• **Exercise directions**
Starting at the line that contains "Uruguay prácticamente no" and ending at the line that contains "información que me puedan proporcionar....", the lines below are to be given again exactly, with nothing added.

• **Supplied material**
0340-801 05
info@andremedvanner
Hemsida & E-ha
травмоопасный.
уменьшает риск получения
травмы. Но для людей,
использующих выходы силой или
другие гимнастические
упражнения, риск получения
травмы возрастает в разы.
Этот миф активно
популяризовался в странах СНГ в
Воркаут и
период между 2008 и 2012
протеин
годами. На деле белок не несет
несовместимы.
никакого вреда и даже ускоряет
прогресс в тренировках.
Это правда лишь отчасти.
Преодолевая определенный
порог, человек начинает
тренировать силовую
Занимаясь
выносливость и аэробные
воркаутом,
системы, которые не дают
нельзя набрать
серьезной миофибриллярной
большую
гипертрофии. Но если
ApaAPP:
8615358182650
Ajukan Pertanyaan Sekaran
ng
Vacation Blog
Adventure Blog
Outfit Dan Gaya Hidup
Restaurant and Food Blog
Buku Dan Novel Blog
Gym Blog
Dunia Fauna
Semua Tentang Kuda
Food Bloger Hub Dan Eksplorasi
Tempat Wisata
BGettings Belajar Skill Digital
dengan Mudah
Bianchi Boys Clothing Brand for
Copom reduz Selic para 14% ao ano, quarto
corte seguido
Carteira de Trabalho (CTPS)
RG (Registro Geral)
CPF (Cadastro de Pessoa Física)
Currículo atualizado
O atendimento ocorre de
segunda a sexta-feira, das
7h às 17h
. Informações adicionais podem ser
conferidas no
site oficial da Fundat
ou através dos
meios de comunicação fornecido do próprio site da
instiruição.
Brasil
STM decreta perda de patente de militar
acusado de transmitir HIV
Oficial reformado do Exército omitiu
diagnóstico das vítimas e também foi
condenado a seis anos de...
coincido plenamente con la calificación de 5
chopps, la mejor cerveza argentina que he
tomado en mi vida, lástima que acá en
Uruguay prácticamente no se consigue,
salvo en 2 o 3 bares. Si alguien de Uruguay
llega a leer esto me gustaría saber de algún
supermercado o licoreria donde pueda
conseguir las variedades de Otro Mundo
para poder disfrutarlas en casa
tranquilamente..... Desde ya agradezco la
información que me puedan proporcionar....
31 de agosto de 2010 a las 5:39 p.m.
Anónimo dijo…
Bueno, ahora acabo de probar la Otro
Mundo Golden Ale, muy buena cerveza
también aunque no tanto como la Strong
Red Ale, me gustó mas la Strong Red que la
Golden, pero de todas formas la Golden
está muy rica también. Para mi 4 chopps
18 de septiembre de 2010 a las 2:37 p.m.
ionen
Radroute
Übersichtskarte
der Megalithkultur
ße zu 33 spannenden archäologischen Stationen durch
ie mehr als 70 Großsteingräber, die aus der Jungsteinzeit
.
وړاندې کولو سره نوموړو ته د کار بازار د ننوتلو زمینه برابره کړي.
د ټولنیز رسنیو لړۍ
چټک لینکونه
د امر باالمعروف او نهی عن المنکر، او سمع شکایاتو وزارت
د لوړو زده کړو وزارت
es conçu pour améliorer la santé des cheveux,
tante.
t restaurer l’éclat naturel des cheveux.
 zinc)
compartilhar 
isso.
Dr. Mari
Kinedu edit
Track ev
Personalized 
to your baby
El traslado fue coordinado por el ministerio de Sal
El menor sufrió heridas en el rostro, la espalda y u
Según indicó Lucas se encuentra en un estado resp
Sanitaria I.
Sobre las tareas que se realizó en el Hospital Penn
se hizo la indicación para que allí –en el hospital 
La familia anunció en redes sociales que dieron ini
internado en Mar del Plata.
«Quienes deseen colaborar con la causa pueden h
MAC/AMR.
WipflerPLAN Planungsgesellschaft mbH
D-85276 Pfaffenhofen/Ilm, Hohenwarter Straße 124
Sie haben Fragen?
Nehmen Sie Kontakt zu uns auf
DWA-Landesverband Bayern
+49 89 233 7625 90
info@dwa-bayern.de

• **Response for this exercise**
Uruguay prácticamente no se consigue,
salvo en 2 o 3 bares. Si alguien de Uruguay
llega a leer esto me gustaría saber de algún
supermercado o licoreria donde pueda
conseguir las variedades de Otro Mundo
para poder disfrutarlas en casa
tranquilamente..... Desde ya agradezco la
información que me puedan proporcionar....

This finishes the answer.